Fahmi's figures did little to assuage concerns that 60 of the assembly's 100 members either belong to Islamist movements or have strong ties to them. The figure becomes even more worrying for non-Islamists given the maths. On Monday the FJP and Nour Party used their parliamentary majority to force through a law regulating the work of the constitution-drafting assembly, Article 5 of which stipulates that 57 members of the constituent assembly is the minimum required for any article of the constitution to be approved. The 11-article law also seeks to place the assembly beyond judicial appeals.
The law stipulates that a secretariat be formed to support the activities of the assembly and administer the financial and organisational aspects of its work once parliament endorses a budget and that the drafting of the constitution will be completed via hearing sessions to which non-member experts will be welcome to contribute.
More than 500 nominees applied to join the assembly. Among those who succeeded are the Supreme Council of the Armed Forces (SCAF) legal adviser Mamdouh Shahin, former presidential candidate Amr Moussa, chairman of the Syndicate of Lawyers Sameh Ashour, Minister of Justice Adel Abdel-Hamid, former chairman of the Police Academy Emad Hussein (serving as the Ministry of Interior representative) and Nasr Farid Wassel (an Al-Azhar representative).
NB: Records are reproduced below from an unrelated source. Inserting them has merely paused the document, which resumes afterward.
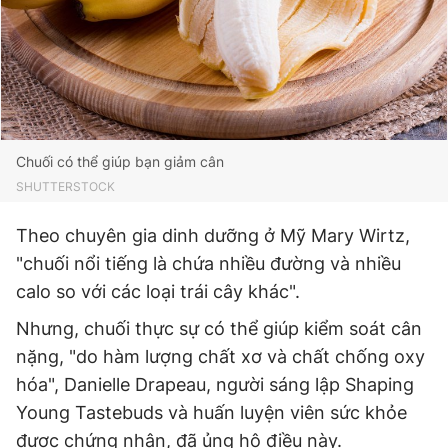
Chuối có thể giúp bạn giảm cân
SHUTTERSTOCK
Theo chuyên gia dinh dưỡng ở Mỹ Mary Wirtz,
"chuối nổi tiếng là chứa nhiều đường và nhiều
calo so với các loại trái cây khác".
Nhưng, chuối thực sự có thể giúp kiểm soát cân
nặng, "do hàm lượng chất xơ và chất chống oxy
hóa", Danielle Drapeau, người sáng lập Shaping
Young Tastebuds và huấn luyện viên sức khỏe
được chứng nhận, đã ủng hộ điều này.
The newly born assembly might face the same fate as its predecessor. The High Administrative Court suspended the constituent assembly on 10 April after finding in favour of a lawsuit challenging the constitutionality of the assembly's formation on the grounds that it was unrepresentative.
SCAF has said that should attempts to finalise the constituent assembly fail it will promulgate an annex to the Constitutional Declaration.